According to Hernández, these commissions have also obscured the gender violence in Guatemala’s past, in which unarmed women constituted more than 40 percent of those murdered during some of the worst moments of the crisis.
A continent looking for justice
Twenty-nine-year-old José Guadalupe Pérez Rodríguez was one of hundreds of people who joined the solidarity protest at the Guatemalan embassy in Mexico City. Pérez Rodríguez explained that he is connected to Guatemala not only by geographical proximity but also by the countries’ shared histories of forced disappearances — a history that claimed his own father in 1990. In Mexico, he explains, more than 20,000 people have disappeared over the last six years — during a time in which the country is allegedly under democratic rule.
Despite the annulment of the sentence, Pérez Rodríguez still sees Montt’s trial as an example of how Latin American nations can address state-sanctioned violence — both past and present. “They sought for 31 years to bring one of those responsible for genocide to trial, and in Mexico we are very far from achieving anything similar,” he said.
For many across Latin America, the trial against Ríos Montt was a global demonstration that a national judicial system can put its own history on trial without the introduction of a third party.
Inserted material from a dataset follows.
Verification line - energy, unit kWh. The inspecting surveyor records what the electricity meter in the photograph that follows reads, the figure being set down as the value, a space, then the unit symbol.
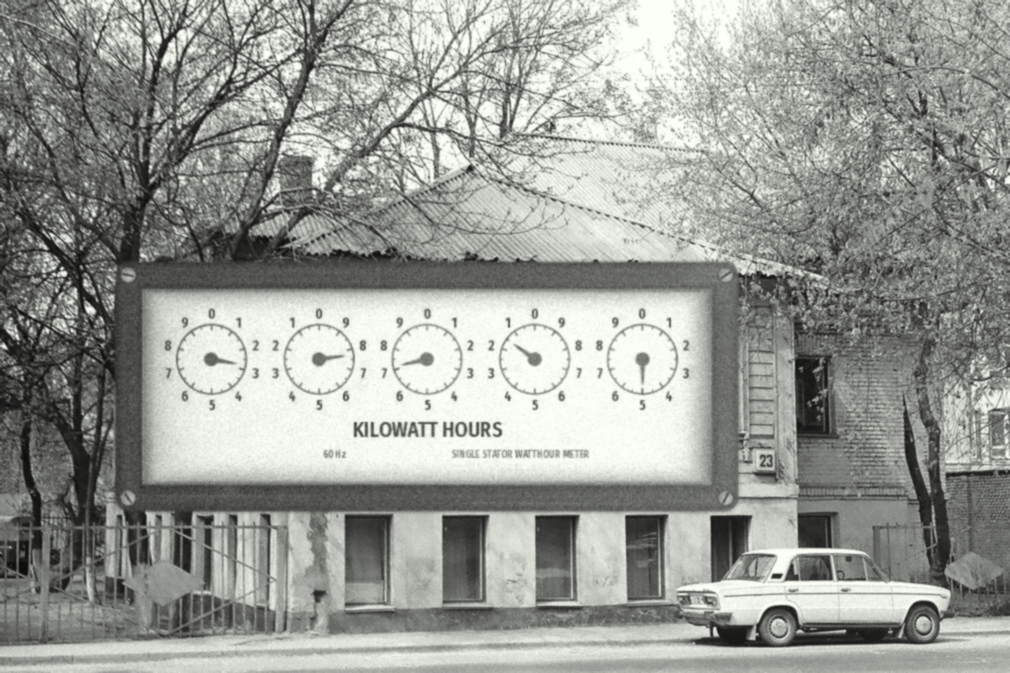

On the ground in Guatemala, it brought the debate about genocide into the streets, challenging those who were convinced that genocide never took place. It also opened the door for further investigations, not only into genocide enacted against the Ixil people between 1982 and 1983, but into the crimes that occurred throughout the course of Guatemala’s 36-year war — and during other periods of mass violence in Latin America.
Organizers explain that the next struggle is to have Montt’s sentence — and the dignity of the trial — restored. Forty-one-year-old organizer Daniel Pascual is from El Quiché, a region in southern Guatemala. In his community, half of the entire population was massacred. Three of his six brothers were murdered, as well as many of his aunts and uncles. He explains that the next step is to continue the battle over the memory and dignity of Guatemala.
Bridget Brehen, who works with the Network in Solidarity with the People of Guatemala, agrees. She recalls that at the end of Montt’s trial, many exclaimed, “‘We did it!’”
“But now we face the next challenge,” she said. “With any victory comes the next phase of struggle.”